Asti berjalan mendekati meja makan, mengambil satu mangkok bubur, membawanya ke ruang tengah.
"Aku makan di sofa aja, enggak enak gangguin orang yang lagi pacaran," ledek Asti pada Dita dan Arga.
"Siapa yang pacaran Asti?" protes Dita dengan mata membulat, meletakkan sendoknya di meja.
"Sudah Dita, biarin aja. Asti mau ngomong apa aja kan terserah dia, kalau kamu enggak ngerasa ya abaikan aja," ucap Arga.
"Asti tuh emang suka nyebelin deh."
"Enggak apa. Kamu lanjut makan aja. Apa perlu aku suapi biar kamu makannya banyak?" kata Arga menawarkan bantuan.

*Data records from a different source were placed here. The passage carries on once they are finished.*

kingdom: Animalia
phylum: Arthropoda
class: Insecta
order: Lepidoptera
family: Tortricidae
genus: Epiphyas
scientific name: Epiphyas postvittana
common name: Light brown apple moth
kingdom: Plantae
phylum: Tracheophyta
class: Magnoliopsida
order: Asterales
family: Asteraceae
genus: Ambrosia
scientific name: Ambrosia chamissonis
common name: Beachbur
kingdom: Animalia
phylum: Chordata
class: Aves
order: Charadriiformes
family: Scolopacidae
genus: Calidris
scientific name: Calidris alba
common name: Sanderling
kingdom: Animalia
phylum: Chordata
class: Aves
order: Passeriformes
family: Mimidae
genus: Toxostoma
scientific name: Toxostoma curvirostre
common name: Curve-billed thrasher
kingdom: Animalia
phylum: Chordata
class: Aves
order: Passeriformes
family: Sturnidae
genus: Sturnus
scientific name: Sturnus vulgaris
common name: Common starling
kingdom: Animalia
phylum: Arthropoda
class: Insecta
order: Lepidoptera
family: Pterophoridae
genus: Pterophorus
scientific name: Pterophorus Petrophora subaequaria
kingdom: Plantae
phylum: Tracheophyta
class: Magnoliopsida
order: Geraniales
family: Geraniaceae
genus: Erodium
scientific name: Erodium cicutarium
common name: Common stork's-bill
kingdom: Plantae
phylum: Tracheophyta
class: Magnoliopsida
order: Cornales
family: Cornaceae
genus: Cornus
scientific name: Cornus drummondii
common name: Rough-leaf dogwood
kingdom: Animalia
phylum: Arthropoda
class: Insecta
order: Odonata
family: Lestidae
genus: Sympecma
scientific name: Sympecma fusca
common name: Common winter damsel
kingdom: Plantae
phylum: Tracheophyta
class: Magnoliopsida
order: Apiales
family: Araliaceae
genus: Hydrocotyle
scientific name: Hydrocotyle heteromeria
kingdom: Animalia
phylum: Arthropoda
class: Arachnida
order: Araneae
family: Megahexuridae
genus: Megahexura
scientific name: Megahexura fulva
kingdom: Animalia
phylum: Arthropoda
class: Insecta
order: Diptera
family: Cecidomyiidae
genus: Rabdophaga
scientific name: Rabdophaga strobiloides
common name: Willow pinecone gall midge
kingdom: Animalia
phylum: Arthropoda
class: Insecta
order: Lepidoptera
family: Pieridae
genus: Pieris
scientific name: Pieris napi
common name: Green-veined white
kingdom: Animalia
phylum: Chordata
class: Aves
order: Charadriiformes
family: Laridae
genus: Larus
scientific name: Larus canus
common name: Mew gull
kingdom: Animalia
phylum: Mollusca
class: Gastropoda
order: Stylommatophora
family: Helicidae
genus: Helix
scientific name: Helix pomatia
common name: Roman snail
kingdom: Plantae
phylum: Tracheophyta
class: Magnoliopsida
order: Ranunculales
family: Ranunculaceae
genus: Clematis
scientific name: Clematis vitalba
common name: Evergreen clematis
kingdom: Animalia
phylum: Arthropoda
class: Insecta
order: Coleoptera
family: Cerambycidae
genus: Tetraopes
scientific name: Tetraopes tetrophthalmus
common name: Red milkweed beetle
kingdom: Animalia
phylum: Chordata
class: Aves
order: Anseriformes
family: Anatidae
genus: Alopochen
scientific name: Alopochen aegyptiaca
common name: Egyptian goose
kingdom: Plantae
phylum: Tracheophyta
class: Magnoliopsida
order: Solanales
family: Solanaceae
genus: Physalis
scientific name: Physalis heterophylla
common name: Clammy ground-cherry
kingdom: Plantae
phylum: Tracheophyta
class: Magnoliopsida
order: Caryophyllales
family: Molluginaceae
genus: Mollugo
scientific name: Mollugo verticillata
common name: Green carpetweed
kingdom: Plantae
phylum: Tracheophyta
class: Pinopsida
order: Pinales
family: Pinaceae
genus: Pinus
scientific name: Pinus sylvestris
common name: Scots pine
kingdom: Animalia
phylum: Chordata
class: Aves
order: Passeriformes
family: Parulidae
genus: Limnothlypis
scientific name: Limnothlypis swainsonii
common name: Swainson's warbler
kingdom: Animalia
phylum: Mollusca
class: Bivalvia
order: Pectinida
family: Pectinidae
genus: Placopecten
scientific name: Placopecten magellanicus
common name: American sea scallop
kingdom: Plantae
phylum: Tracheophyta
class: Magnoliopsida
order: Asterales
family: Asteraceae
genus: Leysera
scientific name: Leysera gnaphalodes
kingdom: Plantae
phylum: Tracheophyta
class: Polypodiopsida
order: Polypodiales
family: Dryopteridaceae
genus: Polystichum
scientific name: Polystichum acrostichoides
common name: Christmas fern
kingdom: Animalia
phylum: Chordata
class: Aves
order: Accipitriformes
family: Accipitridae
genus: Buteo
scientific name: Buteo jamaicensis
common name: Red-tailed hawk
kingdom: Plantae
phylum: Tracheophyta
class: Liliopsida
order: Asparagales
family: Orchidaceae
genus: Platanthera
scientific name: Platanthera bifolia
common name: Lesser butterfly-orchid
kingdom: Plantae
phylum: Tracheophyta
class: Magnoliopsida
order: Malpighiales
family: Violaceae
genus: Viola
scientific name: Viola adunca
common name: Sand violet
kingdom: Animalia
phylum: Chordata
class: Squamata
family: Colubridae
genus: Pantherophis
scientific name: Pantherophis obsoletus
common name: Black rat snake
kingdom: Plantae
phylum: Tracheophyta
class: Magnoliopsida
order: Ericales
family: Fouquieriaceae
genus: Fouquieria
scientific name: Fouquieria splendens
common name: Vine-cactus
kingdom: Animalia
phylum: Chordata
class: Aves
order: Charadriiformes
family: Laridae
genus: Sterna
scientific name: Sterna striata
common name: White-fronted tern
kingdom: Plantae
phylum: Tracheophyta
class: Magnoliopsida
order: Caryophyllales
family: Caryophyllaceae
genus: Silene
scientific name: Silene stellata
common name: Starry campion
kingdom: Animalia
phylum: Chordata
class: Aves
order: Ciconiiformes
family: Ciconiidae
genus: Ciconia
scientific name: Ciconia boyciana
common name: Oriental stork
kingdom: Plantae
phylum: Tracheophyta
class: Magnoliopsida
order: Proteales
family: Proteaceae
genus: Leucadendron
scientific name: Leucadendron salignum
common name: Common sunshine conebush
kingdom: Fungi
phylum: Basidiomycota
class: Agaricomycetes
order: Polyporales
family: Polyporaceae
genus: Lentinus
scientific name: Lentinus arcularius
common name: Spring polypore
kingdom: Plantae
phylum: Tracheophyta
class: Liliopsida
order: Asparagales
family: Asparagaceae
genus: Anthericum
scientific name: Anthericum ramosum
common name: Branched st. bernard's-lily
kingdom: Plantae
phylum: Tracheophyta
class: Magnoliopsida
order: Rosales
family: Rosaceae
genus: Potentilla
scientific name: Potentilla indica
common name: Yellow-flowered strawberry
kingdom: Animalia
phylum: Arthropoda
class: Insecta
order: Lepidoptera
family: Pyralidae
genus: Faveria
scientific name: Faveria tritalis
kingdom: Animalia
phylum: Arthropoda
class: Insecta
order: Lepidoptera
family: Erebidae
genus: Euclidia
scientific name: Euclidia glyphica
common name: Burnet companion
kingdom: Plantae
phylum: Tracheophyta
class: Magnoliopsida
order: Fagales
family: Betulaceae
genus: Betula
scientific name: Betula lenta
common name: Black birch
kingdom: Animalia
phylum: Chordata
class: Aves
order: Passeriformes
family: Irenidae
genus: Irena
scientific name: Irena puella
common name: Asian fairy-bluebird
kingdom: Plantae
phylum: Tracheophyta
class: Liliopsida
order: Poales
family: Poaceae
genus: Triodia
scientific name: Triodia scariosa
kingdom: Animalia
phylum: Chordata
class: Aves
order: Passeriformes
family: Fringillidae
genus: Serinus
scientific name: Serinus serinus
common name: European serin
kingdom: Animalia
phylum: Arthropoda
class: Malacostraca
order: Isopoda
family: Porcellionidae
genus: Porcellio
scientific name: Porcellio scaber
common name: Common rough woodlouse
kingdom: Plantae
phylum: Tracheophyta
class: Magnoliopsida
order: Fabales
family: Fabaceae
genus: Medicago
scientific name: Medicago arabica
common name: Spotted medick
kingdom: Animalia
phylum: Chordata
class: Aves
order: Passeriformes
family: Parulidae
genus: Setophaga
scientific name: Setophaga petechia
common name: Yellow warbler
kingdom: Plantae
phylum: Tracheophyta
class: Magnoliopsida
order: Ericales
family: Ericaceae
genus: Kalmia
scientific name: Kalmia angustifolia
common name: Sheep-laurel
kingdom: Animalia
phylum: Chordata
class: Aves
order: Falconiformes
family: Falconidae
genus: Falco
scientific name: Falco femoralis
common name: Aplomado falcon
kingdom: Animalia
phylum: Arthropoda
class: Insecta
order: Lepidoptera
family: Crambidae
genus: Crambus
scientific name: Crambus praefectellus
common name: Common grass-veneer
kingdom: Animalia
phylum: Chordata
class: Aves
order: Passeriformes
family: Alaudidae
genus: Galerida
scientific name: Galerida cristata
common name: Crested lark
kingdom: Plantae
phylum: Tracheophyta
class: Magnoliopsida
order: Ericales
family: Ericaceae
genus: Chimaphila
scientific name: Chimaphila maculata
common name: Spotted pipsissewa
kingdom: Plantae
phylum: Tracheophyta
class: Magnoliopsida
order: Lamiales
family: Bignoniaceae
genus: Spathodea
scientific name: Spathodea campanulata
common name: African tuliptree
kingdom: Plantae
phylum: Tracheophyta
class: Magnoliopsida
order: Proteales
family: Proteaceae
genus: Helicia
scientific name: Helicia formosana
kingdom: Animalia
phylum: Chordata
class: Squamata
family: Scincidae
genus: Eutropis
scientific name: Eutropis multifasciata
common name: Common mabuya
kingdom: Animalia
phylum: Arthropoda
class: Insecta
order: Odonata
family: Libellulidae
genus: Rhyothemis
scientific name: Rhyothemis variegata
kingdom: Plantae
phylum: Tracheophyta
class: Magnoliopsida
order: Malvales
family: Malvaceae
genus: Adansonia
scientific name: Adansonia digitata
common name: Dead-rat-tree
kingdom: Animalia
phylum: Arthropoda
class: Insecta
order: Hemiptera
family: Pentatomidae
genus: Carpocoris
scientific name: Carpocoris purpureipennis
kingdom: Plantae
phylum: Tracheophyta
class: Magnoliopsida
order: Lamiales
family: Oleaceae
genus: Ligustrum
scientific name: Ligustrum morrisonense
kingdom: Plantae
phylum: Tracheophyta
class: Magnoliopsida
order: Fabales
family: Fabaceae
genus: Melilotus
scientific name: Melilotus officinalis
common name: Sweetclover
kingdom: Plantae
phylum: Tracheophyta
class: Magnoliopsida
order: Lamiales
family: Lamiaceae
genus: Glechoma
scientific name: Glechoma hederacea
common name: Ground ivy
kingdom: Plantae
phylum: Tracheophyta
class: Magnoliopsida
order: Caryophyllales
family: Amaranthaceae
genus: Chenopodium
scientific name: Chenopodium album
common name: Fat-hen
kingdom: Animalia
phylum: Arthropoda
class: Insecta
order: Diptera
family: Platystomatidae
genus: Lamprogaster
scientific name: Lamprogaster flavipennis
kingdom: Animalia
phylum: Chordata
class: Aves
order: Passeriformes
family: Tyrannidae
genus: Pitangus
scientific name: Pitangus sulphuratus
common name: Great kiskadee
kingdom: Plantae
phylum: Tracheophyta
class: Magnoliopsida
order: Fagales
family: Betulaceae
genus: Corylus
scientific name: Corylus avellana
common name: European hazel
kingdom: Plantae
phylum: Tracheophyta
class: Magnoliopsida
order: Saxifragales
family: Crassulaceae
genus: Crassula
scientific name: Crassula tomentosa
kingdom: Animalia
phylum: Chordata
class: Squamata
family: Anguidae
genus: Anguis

"Aku bisa makan sendiri!" ucap Dita kesal.
Asti merasa senang dibela oleh Arga. Sesekali dia ingin ada yang membelanya saat dia meledek Dita, karena selama ini dia selalu saja salah di mata Dita.
Sarapan pagi selesai, waktunya mereka bertiga untuk berangkat ke kantor agensi bersama dengan mobil milik Dita yang dikendarai oleh Arga. Sampai di kantor sebelum turun dari mobil ada panggilan masuk dari Damar ke ponsel Dita. Segera Dita menerima panggilan itu.
"Pagi Damar, ada apa ya?"
"Segera ke ruangan saya sekarang!" ucap Damar yang lebih terdengar seperti perintah.
"Ada apa sih, pagi-pagi udah marah-marah, enggak baik buat mulai hari dengan marah-marah."
"Cepat ke sini sekarang! Ini soal keikutsertaan kamu ke Singapura."
"Iya aku ke sana sekarang."
Panggilan telepon berakhir. Dita pikir pasti ada sesuatu sehingga Damar menyuruhnya ke ruangan. "Jangan-jangan aku enggak diajak ke Singapura," batin Dita.
Dita bergegas turun dari mobil, lalu berlari meninggalkan Arga dan Asti agar segera tiba di ruangan Damar.
Asti dan Arga hanya bisa saling pandang merasa bingung dengan sikap Dita setelah mendapat telepon dari Damar.